Una versione - quella della premier - che è addirittura "eversiva" per la leader del Pd Elly Schlein. "Insinuare che i giudici agiscano non a tutela della legge ma per un disegno politico - dice - è un atteggiamento eversivo. E non è la prima volta".

Ma Meloni, via social, non ci sta e ribadisce la linea: a sinistra "hanno un'unica strategia e speranza" cioè "provare a liberarsi degli avversari per via giudiziaria, perché alla via democratica hanno rinunciato da un pezzo". Nel mirino dell'opposizione c'è, poi, anche la modalità dell'intervista della premier sulle reti Mediaset: "senza contraddittorio", accusa Matteo Renzi. "Ha fallito su tutto - attacca Giuseppe Conte - e ora piagnucola sui social e in tv rispolverando l'usato sicuro dei governi di cui ha fatto parte: ho i giudici contro".

E a rispondere alla presidente del Consiglio è anche l'Anm. "I magistrati non fanno politica - dice in una nota l'associazione - ma fanno il loro mestiere nonostante insulti e intimidazioni. Nessun disegno politico: affermarlo è non comprendere la separazione dei poteri". Fatto sta che la stagione parlamentare che riprenderà a settembre si chiude con un nuovo, l'ennesimo, scontro al vetriolo in tema di giustizia. Che si riproporrà (al netto delle polemiche estive) quando i battenti del Parlamento riapriranno e si giocherà sul doppio binario dell'esame della separazione delle carriere in commissione e dell'istruttoria sulle richieste a procedere nei confronti dei ministri Carlo Nordio e Matteo Piantedosi e del sottosegretario Alfredo Mantovano sul caso Almasri. In vista dell'autunno, tra l'altro, Meloni starebbe valutando la strategia migliore per difendere l'operato del governo che - ha ribadito in tutte le sedi - "agisce sotto la mia guida e in maniera concordata". E sarebbe "grave", per la leader del Pd, Schlien, se il governo a un certo punto optasse per l'apposizione del segreto di Stato.

Ma, al momento, non sembra essere quella la linea prevalente, come, del resto, sin dall'inizio del caso. "Abbiamo rimandato in Libia un presunto criminale - sottolinea il capogruppo di FdI alla Camera Galeazzo Bignami - per tutelare centinaia di italiani che sono lì a Tripoli. Non avevamo motivo di secretare questa cosa". Tutta la vicenda tornerà a settembre anche sul tavolo della giunta delle Autorizzazioni guidata da Devis Dori che fa sapere che chiederà - con una proposta di modifica al regolamento - che tutti i documenti trasmessi finora (e non solo la richiesta di autorizzazione) vengano messi a disposizione di tutti i deputati. Una strada che, però, il presidente della Camera, replicando a una sollecitazione di Avs, ha fatto sapere che a regole vigenti e per "prassi ampiamente consolidata" non è percorribile.
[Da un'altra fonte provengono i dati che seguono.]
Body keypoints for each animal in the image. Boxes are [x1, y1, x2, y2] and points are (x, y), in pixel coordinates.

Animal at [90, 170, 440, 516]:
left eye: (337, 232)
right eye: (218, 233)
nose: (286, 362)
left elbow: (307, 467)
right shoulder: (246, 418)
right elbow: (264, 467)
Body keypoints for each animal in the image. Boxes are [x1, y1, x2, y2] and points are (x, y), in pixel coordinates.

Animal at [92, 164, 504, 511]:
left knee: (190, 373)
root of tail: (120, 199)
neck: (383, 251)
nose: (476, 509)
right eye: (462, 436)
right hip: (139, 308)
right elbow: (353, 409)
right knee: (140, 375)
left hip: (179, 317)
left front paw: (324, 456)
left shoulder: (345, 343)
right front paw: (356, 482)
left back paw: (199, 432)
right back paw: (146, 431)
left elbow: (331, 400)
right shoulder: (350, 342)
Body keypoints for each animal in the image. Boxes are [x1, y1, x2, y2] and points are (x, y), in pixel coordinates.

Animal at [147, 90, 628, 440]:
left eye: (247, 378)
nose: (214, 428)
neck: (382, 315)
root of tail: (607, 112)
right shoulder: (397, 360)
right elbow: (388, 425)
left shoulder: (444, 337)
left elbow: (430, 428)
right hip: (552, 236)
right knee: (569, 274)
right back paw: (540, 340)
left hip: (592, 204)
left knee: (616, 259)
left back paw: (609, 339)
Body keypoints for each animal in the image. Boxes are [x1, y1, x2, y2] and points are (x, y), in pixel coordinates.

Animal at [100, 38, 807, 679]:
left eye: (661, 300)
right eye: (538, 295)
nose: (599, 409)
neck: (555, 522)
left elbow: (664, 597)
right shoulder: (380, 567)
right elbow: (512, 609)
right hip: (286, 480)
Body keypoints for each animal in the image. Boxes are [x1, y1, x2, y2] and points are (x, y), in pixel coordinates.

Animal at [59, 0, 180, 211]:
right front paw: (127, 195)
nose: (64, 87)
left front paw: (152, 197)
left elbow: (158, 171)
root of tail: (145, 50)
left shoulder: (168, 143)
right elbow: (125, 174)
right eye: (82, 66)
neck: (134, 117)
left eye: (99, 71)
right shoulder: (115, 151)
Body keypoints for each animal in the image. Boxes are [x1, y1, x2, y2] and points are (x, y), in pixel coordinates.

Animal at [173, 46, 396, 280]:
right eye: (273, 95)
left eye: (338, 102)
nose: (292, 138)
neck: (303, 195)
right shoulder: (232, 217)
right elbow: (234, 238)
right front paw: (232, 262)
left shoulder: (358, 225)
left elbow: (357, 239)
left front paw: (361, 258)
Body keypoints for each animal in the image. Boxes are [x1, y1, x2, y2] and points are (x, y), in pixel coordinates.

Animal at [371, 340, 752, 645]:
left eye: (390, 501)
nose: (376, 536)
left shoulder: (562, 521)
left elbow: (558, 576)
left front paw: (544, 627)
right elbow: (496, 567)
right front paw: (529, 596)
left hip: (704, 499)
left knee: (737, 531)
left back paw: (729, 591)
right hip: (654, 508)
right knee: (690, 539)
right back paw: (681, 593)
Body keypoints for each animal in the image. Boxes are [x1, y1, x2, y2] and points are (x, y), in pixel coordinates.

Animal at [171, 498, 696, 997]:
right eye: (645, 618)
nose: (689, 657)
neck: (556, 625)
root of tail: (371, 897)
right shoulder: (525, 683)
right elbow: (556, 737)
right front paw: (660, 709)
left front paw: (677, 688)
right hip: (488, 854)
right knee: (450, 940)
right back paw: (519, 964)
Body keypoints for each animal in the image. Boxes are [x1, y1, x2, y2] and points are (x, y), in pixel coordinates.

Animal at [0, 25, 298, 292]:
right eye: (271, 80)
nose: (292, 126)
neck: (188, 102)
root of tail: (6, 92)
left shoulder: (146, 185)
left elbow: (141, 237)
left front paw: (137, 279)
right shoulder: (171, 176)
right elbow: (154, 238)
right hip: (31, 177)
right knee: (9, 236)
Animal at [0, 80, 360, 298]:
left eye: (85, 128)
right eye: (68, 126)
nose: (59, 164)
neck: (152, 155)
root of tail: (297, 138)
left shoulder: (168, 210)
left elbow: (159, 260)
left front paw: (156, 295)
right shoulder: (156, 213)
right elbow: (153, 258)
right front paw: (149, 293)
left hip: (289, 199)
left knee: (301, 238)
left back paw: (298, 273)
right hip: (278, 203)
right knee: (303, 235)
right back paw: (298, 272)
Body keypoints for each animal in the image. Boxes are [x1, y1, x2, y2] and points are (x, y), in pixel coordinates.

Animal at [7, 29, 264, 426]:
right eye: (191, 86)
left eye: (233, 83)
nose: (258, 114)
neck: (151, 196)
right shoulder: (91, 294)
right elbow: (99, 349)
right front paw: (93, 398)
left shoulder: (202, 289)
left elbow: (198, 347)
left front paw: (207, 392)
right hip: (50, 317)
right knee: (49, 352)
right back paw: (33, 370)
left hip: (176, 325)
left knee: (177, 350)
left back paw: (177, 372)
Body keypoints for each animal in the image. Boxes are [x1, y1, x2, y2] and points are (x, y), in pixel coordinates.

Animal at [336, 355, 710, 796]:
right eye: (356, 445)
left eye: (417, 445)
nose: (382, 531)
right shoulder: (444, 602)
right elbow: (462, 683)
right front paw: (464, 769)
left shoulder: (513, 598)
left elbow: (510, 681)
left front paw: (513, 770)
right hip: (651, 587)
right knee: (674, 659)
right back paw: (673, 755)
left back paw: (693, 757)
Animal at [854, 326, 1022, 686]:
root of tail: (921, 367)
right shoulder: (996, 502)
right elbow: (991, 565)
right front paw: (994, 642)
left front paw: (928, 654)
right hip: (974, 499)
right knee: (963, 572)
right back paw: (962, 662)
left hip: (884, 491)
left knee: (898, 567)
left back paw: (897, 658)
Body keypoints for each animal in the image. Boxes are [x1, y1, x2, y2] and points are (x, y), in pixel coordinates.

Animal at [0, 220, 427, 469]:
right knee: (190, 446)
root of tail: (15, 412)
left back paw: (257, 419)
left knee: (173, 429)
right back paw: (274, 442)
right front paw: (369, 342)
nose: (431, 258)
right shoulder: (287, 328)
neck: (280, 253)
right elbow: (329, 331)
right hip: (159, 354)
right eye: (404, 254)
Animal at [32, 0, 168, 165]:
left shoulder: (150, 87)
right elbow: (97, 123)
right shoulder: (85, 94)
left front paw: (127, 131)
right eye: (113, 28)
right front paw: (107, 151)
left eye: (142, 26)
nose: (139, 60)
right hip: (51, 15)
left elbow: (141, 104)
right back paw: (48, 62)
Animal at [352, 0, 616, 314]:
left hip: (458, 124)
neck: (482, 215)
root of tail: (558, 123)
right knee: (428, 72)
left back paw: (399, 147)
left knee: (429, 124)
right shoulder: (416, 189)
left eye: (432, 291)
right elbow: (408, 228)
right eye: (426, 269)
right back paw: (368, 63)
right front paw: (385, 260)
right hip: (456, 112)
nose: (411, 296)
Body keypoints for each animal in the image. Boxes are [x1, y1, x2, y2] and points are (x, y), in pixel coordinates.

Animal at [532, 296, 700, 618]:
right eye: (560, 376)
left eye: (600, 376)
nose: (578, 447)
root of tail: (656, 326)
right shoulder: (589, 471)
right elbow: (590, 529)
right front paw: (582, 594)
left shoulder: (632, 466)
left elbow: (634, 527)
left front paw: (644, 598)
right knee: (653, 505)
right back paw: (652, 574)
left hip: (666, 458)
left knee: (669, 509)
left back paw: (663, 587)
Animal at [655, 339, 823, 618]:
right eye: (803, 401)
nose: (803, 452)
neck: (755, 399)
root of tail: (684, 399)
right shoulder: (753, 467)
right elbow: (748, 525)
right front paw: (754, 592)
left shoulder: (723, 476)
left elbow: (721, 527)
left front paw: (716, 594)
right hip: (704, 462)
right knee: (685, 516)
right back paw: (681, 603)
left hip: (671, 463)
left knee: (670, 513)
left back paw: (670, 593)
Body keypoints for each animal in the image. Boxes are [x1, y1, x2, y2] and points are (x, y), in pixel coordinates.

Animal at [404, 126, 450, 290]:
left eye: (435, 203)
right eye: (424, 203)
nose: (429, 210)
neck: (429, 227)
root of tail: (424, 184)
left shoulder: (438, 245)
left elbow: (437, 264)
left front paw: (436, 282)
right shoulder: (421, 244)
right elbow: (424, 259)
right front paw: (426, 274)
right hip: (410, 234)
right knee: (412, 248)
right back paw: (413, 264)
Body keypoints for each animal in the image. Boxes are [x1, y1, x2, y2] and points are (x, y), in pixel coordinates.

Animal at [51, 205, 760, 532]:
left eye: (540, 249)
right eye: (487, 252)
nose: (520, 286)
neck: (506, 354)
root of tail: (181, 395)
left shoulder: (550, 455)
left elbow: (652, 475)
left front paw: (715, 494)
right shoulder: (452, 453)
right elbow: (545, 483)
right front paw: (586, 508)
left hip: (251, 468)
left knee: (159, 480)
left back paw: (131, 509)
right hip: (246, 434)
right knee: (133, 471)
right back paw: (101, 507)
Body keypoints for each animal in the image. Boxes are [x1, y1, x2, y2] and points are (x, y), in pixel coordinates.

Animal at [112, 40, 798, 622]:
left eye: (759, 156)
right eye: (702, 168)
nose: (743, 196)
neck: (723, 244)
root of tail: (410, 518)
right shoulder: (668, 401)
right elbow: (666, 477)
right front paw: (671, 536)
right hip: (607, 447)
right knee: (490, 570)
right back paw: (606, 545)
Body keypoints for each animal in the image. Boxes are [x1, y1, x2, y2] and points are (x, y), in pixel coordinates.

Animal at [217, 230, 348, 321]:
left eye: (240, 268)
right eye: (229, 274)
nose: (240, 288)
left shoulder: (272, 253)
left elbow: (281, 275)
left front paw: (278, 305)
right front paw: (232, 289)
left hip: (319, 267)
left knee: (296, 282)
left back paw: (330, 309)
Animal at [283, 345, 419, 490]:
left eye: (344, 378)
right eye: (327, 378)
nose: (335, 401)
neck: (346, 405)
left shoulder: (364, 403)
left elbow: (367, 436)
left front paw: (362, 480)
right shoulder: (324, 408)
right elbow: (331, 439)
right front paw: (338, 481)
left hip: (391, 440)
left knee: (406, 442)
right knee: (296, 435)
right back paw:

Intanto, il Pd lancia un guanto di sfida al governo: i ministri e il sottosegretario "rinuncino a qualsiasi forma di scudo parlamentare". In caso contrario il processo è destinato a fermarsi visto che il centrodestra conta su un'ampia maggioranza in giunta per le Autorizzazioni, così come in Aula. Altro discorso è, poi, quello che riguarda la capo di gabinetto del ministro Carlo Nordio Bartolozzi, non indagata, ma che il Guardasigilli torna a difendere. L'eventuale immunità di Nordio, secondo alcune interpretazioni, potrebbe essere estesa anche a lei. Non la pensa così Matteo Renzi che avverte: "La legge su questo è cristallina. La guarentigia costituzionale vale per la Premier e per i Ministri. Non vale per i capi di gabinetto". "Questo governo - accusa Bonelli di Avs - sta costruendo un sistema di immunità che mira a garantire l'impunità a una politica che si ritiene al di sopra della legge". Insomma: "la fiera degli Untouchables".